Apple changed two column headings on the financial reports because apparently the June reports are the first ones which will also show eBook publishers their revenues.

  • “Artist/Show/Developer” became “Artist/Show/Developer/Author”
  • “Label/Studio/Network/Developer” became “Label/Studio/Network/Developer/Publisher”

There where quite a few hot fixes that I had to put into MyAppSales and also if you look at the code you’ll see that it’s in the middle of being migrated to CoreData. The latter is necessary because the current method of caching everything is really ugly code whereas CoreData will permit me to make the app perform way better and it only fetches data I truly need.

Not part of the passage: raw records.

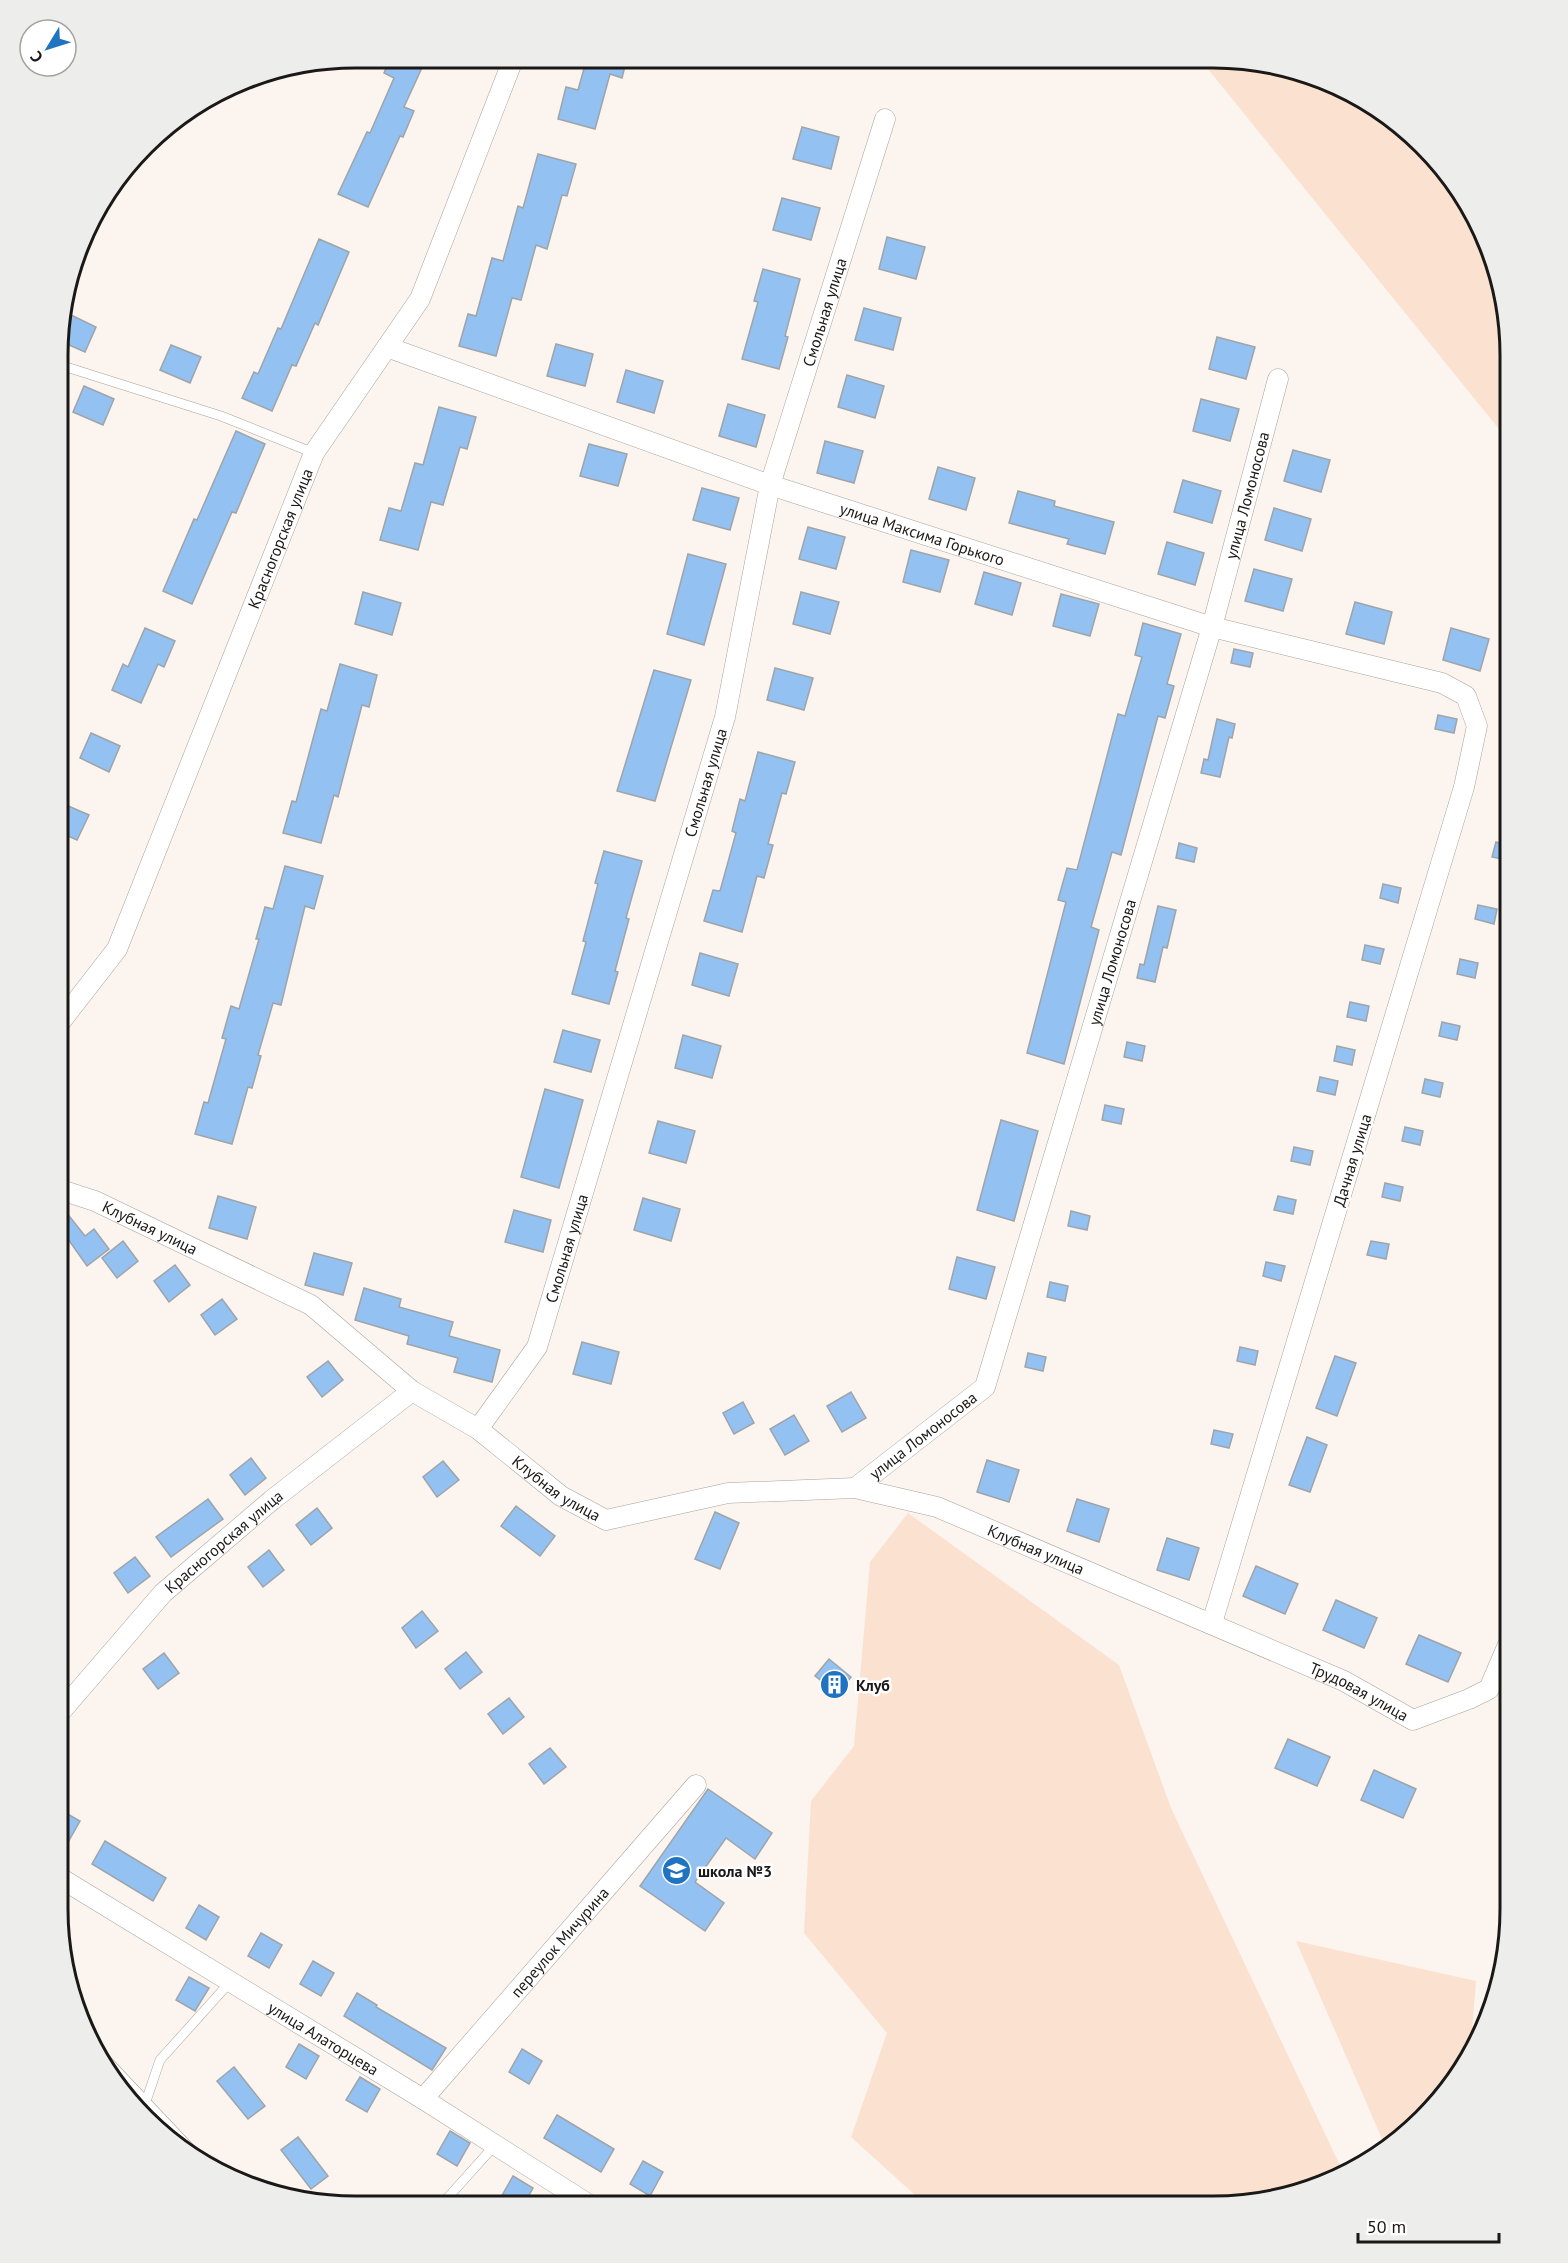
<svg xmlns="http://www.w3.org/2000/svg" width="1568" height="2263" viewBox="0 0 1568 2263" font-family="'PT Sans',sans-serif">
<rect width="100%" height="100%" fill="#fbf4ef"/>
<!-- green -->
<g fill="#fbe2d0">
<polygon points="1200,59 1253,60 1327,79 1394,118 1437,158 1481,223 1505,296 1511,354 1511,444"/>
<polygon points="908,1513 1119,1665 1171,1808 1345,2176 1290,2196 1214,2206 926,2205 851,2137 887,2033 804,1933 811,1801 854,1746 870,1562"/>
<polygon points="1296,1941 1476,1981 1470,2056 1461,2074 1410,2132 1386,2148"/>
</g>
<!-- building -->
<g fill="#93c1f2" stroke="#9fa4a9" stroke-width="1.5">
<polygon points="391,57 417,57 425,61 404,107 414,111 403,137 400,136 368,207 338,194 367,132 370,133 394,78 384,73"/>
<polygon points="587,58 627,58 622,78 610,74 595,129 558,119 566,87 578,90"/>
<polygon points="802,127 839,137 831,169 793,159"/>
<polygon points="538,154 576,164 567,196 562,195 547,249 536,245 521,300 512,298 496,356 459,346 468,314 476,316 492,258 503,261 518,206 523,208"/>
<polygon points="782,198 820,208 811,240 773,230"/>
<polygon points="887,237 925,247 916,279 879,269"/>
<polygon points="319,239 349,252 318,325 315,323 296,366 292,365 272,411 242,398 254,372 258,374 278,328 281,329"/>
<polygon points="763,269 800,279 785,336 788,337 779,369 742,359 758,302 754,301"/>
<polygon points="864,308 901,318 893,350 855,340"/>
<polygon points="67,313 96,327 85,352 60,341 60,330"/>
<polygon points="1217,337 1255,347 1246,379 1209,369"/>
<polygon points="556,344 593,354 585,386 547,376"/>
<polygon points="171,345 201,357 190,383 160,370"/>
<polygon points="626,370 663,381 654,413 617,402"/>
<polygon points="847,375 884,386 875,418 838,407"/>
<polygon points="84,386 114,399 103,425 73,412"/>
<polygon points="1201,399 1239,409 1230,441 1193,431"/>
<polygon points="728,404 765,415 756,447 719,436"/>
<polygon points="439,407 476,417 467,449 460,447 443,505 431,502 418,550 380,540 389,508 401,511 415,463 423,465"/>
<polygon points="236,431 265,444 236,513 232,512 192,604 163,591 194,519 197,520"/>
<polygon points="825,441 863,451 854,483 817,473"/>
<polygon points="589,444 627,454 618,486 580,476"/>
<polygon points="1293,450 1330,460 1321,492 1284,481"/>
<polygon points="938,467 975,478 966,510 929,499"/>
<polygon points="1183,480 1221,491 1212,523 1174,512"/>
<polygon points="702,488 739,498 730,530 693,520"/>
<polygon points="1018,491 1055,501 1054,506 1114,522 1105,554 1067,544 1069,539 1009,523"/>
<polygon points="1274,508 1311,519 1302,551 1265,540"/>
<polygon points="808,527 845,537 836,569 799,559"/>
<polygon points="1167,542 1204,553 1195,585 1158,574"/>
<polygon points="911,550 949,560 940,592 903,582"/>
<polygon points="688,554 726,564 704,645 667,634"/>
<polygon points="1254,569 1292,579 1283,611 1245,601"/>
<polygon points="984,572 1021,583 1012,615 975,604"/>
<polygon points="363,592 401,603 392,635 355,624"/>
<polygon points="801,592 839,602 830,634 793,624"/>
<polygon points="1061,594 1099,604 1090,636 1053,626"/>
<polygon points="1355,602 1392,612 1384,644 1346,634"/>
<polygon points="1143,623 1181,634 1167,684 1174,686 1165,718 1158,716 1121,855 1112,852 1091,927 1099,930 1064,1064 1027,1053 1066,902 1058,900 1067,868 1077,870 1118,714 1125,716 1142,657 1135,655"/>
<polygon points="145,628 175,641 164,667 158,664 141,703 112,690 123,664 128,667"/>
<polygon points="1451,628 1489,639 1480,671 1443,660"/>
<polygon points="1234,649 1253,653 1250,667 1231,663"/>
<polygon points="340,664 377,675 369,707 362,705 338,797 334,795 321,843 283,833 292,801 296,802 321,709 327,711"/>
<polygon points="775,668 813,678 804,710 767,700"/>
<polygon points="654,670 691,680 655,801 617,791"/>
<polygon points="1438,715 1457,719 1454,733 1435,729"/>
<polygon points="1217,719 1235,724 1232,738 1229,737 1220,777 1201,773 1204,759 1208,760"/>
<polygon points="91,733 120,746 109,772 80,758"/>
<polygon points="758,752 795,762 786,794 782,793 768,844 773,845 764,878 757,876 742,932 704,921 713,890 720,891 736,833 732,831 740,799 745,801"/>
<polygon points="59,802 89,815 77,840 59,832"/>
<polygon points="1496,842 1511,846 1511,861 1492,857"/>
<polygon points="1179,843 1197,848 1194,862 1176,858"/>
<polygon points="604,851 642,861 626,918 629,919 615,971 618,972 609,1004 572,994 586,942 583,941 598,884 595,883"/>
<polygon points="285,866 323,876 314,909 305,906 281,1005 273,1003 258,1055 261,1056 252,1088 248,1087 232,1144 195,1134 204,1102 208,1103 226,1039 222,1038 231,1006 239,1009 259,939 256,939 265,907 273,909"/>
<polygon points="1383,884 1401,888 1398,903 1380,898"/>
<polygon points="1478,905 1497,909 1494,924 1475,919"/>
<polygon points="1158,906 1176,910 1167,948 1163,947 1155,982 1137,978 1140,964 1144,965"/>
<polygon points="1365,945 1384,949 1380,964 1362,960"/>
<polygon points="700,953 738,964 729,996 692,985"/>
<polygon points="1460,959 1478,963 1475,978 1457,974"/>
<polygon points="1350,1002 1369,1006 1366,1021 1347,1017"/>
<polygon points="1442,1022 1460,1026 1457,1040 1439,1036"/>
<polygon points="563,1030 600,1040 591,1072 554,1062"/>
<polygon points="683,1035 721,1046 712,1078 675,1068"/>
<polygon points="1127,1042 1145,1046 1142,1061 1124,1057"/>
<polygon points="1337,1046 1355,1050 1352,1065 1334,1061"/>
<polygon points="1320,1077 1338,1081 1335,1095 1317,1091"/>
<polygon points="1425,1079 1443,1083 1440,1097 1422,1093"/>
<polygon points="545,1089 583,1100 559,1188 521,1177"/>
<polygon points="1105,1105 1124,1109 1121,1124 1102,1120"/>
<polygon points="1001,1120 1038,1131 1014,1221 977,1210"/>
<polygon points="658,1121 695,1131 686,1163 649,1153"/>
<polygon points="1405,1127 1423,1131 1420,1145 1402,1141"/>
<polygon points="1294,1147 1313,1151 1310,1165 1291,1161"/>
<polygon points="1385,1183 1403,1187 1400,1201 1382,1197"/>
<polygon points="218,1196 256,1207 247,1239 209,1228"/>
<polygon points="1278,1196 1296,1200 1293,1214 1274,1210"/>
<polygon points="643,1198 680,1209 671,1241 634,1230"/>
<polygon points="58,1202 85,1236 94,1229 109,1249 87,1266 68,1239 58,1248"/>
<polygon points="514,1210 551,1220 543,1252 505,1242"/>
<polygon points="1071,1211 1090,1216 1087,1230 1068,1226"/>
<polygon points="123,1241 138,1261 117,1278 102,1258"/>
<polygon points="1371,1241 1389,1244 1386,1259 1367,1255"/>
<polygon points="314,1253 352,1263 343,1295 305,1285"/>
<polygon points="957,1257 995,1267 986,1299 949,1289"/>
<polygon points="1266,1262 1285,1266 1281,1281 1263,1276"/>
<polygon points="175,1265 190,1285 169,1302 154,1281"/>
<polygon points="1050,1282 1068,1286 1065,1301 1047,1297"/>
<polygon points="364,1288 401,1299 399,1307 453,1322 449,1336 500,1350 492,1382 454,1372 458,1358 407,1344 409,1336 355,1320"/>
<polygon points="222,1299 237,1319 215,1335 201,1315"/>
<polygon points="582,1342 619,1352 611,1384 573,1374"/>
<polygon points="1240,1347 1258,1351 1255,1365 1237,1361"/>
<polygon points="1028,1353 1046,1357 1043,1371 1025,1367"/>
<polygon points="1335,1356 1356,1363 1337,1416 1316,1408"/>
<polygon points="328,1361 343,1380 322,1397 307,1377"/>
<polygon points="851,1392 866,1418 842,1432 827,1406"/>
<polygon points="743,1402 754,1423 734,1434 723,1413"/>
<polygon points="794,1415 809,1441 785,1455 770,1429"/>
<polygon points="1214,1430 1233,1434 1229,1448 1211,1444"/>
<polygon points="1307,1437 1327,1445 1310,1492 1289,1485"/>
<polygon points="251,1458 266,1478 245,1495 230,1475"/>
<polygon points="987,1460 1019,1470 1009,1502 977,1492"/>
<polygon points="443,1461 459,1480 437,1497 423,1477"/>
<polygon points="208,1499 223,1519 171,1557 156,1537"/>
<polygon points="1077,1499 1109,1509 1099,1542 1067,1531"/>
<polygon points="516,1506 555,1536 540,1556 501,1526"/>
<polygon points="317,1508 332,1528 311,1545 296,1525"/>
<polygon points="715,1512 739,1523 720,1569 695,1559"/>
<polygon points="1167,1538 1199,1548 1189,1580 1157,1570"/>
<polygon points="269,1550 284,1570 263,1587 248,1567"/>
<polygon points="135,1557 150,1576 128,1593 114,1573"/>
<polygon points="1256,1566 1298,1584 1285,1614 1243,1596"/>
<polygon points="1336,1600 1377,1618 1364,1648 1323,1630"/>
<polygon points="422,1611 438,1631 416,1648 402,1628"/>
<polygon points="1419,1635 1461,1653 1448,1682 1406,1664"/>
<polygon points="466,1652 482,1672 460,1689 445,1669"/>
<polygon points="164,1653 179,1673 158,1689 143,1669"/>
<polygon points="829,1659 851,1677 838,1694 815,1676"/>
<polygon points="509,1698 524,1717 503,1734 488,1714"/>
<polygon points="1288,1739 1330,1757 1317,1786 1275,1768"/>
<polygon points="550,1748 566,1767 544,1784 529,1764"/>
<polygon points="1374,1770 1416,1789 1403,1818 1361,1800"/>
<polygon points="708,1789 772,1833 755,1859 726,1838 695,1882 724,1903 705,1931 640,1886"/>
<polygon points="57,1808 80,1821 67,1844 57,1838"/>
<polygon points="105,1841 166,1878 153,1901 92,1864"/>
<polygon points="199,1905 219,1917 206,1940 186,1928"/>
<polygon points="261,1933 282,1945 269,1968 248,1956"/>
<polygon points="313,1961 334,1973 321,1996 300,1984"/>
<polygon points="189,1977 209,1988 195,2011 176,2000"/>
<polygon points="357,1993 377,2005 376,2007 446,2048 432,2070 344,2016"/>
<polygon points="299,2044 319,2056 306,2079 286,2067"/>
<polygon points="522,2049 542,2061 529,2084 509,2072"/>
<polygon points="234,2067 265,2106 248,2119 217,2081"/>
<polygon points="360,2077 380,2089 367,2112 346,2100"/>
<polygon points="557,2115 614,2149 601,2172 544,2138"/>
<polygon points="450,2131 470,2143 457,2166 437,2154"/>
<polygon points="298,2137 328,2176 311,2189 281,2150"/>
<polygon points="643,2161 663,2172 650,2196 630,2184"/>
<polygon points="513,2176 533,2188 524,2204 508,2204 500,2199"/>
</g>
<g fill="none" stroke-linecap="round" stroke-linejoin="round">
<defs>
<g id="service">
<polyline points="60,365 221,416 314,453"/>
<polyline points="144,2107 160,2060 231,1981"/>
<polyline points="442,2204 495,2145"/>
</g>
<g id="minor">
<path id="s1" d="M387 347 770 485 1212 627 1442 683 1466 696 1477 726 1464 787 1212 1623"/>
<path id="s2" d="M58 1025 117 949 314 453 420 299 514 57"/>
<path id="s3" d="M58 1189 95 1201 311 1305 412 1391 478 1429 561 1496 606 1520 728 1493 855 1488 937 1507 1344 1681 1413 1720 1469 1699 1489 1689 1510 1640"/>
<path id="s4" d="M478 1429 537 1347 725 717 770 485 885 119"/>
<path id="s5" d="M855 1488 985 1387 1212 627 1278 379"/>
<path id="s6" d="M57 1716 163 1593 272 1500 412 1391"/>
<path id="s7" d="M57 1876 423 2099 588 2204"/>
<polyline points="104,2065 186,2152"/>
<path id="s8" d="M423 2099 696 1785"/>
</g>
</defs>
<!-- service casing -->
<use href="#service" stroke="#a9a39e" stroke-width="10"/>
<!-- minor casing -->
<use href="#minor" stroke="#a9a39e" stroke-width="21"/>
<!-- service -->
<use href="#service" stroke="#fff" stroke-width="9"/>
<!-- minor -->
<use href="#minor" stroke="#fff" stroke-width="20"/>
</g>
<!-- icons -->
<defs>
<symbol id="building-disc" viewBox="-11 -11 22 22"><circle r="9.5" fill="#1f73c1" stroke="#fff"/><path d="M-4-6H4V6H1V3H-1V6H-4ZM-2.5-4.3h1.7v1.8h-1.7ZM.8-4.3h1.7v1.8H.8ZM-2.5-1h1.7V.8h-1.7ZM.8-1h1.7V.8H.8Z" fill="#fff"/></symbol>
<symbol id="school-disc" viewBox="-11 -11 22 22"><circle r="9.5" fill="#1f73c1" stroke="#fff"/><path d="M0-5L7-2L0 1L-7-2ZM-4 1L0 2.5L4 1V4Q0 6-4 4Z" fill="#fff"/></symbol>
</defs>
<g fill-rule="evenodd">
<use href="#building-disc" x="818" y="1668" width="33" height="33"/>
<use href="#school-disc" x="660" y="1854" width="33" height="33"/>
</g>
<g text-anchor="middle" stroke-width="5" stroke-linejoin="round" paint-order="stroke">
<!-- street labels -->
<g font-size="16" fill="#1b1917" stroke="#fff">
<text dy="6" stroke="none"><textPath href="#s4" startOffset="1176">Смольная улица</textPath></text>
<text dy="6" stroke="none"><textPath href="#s5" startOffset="1094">улица Ломоносова</textPath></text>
<text dy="6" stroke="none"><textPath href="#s1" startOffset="567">улица Максима Горького</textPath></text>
<text dy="6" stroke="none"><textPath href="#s2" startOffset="538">Красногорская улица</textPath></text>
<text dy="6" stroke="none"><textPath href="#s4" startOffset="690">Смольная улица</textPath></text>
<text dy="6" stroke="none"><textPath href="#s5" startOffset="608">улица Ломоносова</textPath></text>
<text transform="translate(1352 1160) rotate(-73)" y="6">Дачная улица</text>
<text dy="6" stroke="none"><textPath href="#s3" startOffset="100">Клубная улица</textPath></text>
<text dy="6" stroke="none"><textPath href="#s4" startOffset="204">Смольная улица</textPath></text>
<text dy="6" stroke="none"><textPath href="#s5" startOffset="86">улица Ломоносова</textPath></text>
<text dy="6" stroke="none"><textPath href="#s3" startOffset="586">Клубная улица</textPath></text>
<text dy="6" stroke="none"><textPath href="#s6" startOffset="242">Красногорская улица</textPath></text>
<text dy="6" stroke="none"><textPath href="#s3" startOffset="1089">Клубная улица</textPath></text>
<text dy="6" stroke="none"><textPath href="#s3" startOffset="1442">Трудовая улица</textPath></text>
<text dy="6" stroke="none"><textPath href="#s8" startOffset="208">переулок Мичурина</textPath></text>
<text dy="6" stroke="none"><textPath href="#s7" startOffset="312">улица Алаторцева</textPath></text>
</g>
<!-- poi labels -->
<g font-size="16" font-weight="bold" fill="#1b1917" stroke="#fff" text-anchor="start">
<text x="856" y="1691">Клуб</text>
<text x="698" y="1877">школа №3</text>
</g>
</g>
<!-- crop -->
<path d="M0 0H1568V2263H0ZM355 68H1213A287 287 0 0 1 1500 355V1909A287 287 0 0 1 1213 2196H355A287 287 0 0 1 68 1909V355A287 287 0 0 1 355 68Z" fill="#ededec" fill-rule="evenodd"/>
<path fill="none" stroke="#1b1917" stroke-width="3" d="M355 68H1213A287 287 0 0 1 1500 355V1909A287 287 0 0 1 1213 2196H355A287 287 0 0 1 68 1909V355A287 287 0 0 1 355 68Z"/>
<!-- north arrow -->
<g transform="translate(48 48) rotate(232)"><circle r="28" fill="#ffffff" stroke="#a4a3a2" stroke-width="1.5"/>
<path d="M0-4.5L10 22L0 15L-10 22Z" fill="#1f73c1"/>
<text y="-9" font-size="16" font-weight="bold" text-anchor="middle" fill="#1b1917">С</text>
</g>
<!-- scale -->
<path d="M1358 2233v9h141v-9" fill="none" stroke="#1b1917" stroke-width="3"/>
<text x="1367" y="2233" font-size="18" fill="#1b1917" stroke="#ffffff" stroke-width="4.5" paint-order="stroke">50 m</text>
</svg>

Unfortunately (or fortunately depending on how you look at it) I’m very busy with a major project for the last few months, so I cannot really muster the time right now to carry through this migration. But because this is a point of stability in MyAppSale’s live that I can publish it as a new version. Lots of people where continuing to use the previous “released” version because for some reason they feared that the “2.0 BETA” in the Subversion trunk might be unstable. When in reality it aways was the code I’ve been using on my iPhone.

Speaking of iPhone 4, you still need to build it with SDK 3.2 until further notice for exactly the reason I mentioned above: ugly caching. It works fine on my iPhone 4.

Here are some goodies that I also hacked into 1.0.16:

  • Ability to remove individual reports. For example if something goes wrong during download.
  • You can opt to show a report sum on the overview pages. This is slower because for it the app needs to fetch the sales data, so it will impact scrolling. But if you don’t scroll much then its a useful number to see at a glance.
  • I’m now using the standard currency formatter for all amounts

Please update your copy from the repository as usual.